True story: my wife and I wanted to move but we weren’t sure where. In true MBA fashion, I set up a spreadsheet to compare candidate locations for a series of factor including outdoor sports, weather, smog, traffic, lifestyle, public education, crime, and so on.
So for each of about 12 possible places I input scores from 1 to 10 for each of the factors I’d identified. And when I didn’t like the original conclusion, I (without realizing it as I did it) changed the input factors until it did. We wanted to live in Eugene, Oregon.
I didn’t realize it then but I do now. I set up an objective analysis and then subconsciously messed with the inputs to generate the conclusion I wanted.
Do you ever do that?
Another true story: One of my daughters struggled with a job decision for weeks. She had a job, and she had a new job offer, and she liked them both.

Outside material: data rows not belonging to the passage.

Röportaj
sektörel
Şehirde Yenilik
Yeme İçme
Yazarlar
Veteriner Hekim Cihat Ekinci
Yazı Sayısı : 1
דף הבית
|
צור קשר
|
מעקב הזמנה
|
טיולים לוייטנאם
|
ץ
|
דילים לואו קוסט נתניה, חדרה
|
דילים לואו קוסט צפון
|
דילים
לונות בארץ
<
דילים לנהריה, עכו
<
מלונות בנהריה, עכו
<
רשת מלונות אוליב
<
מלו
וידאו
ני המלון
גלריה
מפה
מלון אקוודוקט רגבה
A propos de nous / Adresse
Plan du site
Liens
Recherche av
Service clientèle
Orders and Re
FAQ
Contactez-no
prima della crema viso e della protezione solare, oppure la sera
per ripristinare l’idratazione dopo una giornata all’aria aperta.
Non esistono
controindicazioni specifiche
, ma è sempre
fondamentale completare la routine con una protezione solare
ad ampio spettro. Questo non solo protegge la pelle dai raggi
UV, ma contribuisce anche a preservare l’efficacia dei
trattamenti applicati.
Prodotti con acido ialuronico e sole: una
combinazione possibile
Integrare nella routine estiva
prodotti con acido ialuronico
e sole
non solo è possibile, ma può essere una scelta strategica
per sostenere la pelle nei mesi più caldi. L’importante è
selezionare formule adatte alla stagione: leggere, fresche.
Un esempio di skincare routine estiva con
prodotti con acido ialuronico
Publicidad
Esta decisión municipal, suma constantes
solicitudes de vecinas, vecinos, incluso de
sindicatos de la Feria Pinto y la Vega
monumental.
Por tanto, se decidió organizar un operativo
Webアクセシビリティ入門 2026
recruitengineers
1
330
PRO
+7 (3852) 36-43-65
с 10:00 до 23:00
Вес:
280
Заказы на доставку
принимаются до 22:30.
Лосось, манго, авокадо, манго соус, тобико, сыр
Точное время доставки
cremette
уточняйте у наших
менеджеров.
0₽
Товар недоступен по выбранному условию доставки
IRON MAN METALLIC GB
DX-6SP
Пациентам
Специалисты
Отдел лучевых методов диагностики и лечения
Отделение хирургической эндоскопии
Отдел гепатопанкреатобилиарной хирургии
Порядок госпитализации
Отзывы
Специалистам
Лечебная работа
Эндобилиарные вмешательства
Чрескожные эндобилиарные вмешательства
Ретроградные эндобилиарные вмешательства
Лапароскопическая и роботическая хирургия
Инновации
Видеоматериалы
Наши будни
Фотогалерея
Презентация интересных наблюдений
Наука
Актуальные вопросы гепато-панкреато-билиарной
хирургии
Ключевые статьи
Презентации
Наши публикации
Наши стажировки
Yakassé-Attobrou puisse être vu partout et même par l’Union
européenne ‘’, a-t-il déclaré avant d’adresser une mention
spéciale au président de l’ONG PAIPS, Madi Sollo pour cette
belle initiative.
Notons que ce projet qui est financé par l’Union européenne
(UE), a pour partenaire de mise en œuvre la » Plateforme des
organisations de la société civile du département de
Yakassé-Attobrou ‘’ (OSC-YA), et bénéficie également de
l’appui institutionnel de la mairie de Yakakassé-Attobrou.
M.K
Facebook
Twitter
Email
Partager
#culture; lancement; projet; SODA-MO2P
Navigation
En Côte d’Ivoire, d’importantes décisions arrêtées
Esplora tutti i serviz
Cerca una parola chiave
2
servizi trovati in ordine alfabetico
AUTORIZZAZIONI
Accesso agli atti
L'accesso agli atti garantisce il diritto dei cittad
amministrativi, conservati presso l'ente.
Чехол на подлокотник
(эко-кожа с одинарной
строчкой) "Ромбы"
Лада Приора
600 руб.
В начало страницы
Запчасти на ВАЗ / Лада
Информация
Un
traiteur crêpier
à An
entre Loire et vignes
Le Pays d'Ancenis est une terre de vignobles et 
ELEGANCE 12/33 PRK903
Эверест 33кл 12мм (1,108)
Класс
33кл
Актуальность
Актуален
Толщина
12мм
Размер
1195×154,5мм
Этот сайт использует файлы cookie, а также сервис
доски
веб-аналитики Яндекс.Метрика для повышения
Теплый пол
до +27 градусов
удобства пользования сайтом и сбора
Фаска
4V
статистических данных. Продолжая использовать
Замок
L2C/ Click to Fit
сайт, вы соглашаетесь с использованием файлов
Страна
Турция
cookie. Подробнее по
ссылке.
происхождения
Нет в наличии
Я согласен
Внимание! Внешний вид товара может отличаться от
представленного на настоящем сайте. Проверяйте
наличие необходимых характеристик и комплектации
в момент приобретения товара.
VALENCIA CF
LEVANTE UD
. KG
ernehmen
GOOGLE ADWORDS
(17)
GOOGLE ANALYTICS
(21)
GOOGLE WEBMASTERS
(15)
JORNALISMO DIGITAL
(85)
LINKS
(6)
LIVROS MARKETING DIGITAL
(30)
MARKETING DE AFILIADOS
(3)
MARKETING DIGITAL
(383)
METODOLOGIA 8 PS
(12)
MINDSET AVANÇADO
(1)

The choice was driving her crazy.
Finally, late one night, she called me up to share a spreadsheet analysis she’d done. As she went through the analysis and the input factors, I realized she was subconsciously cheating the scores towards one of the alternatives and away from the other.
I told her then that I thought she had just discovered what she should do. Her gut had chosen. The evidence was in the way she skewed and biased her objective analytics.
When your gut gets your numbers wrong, and screws up your objective analysis, shut up and listen.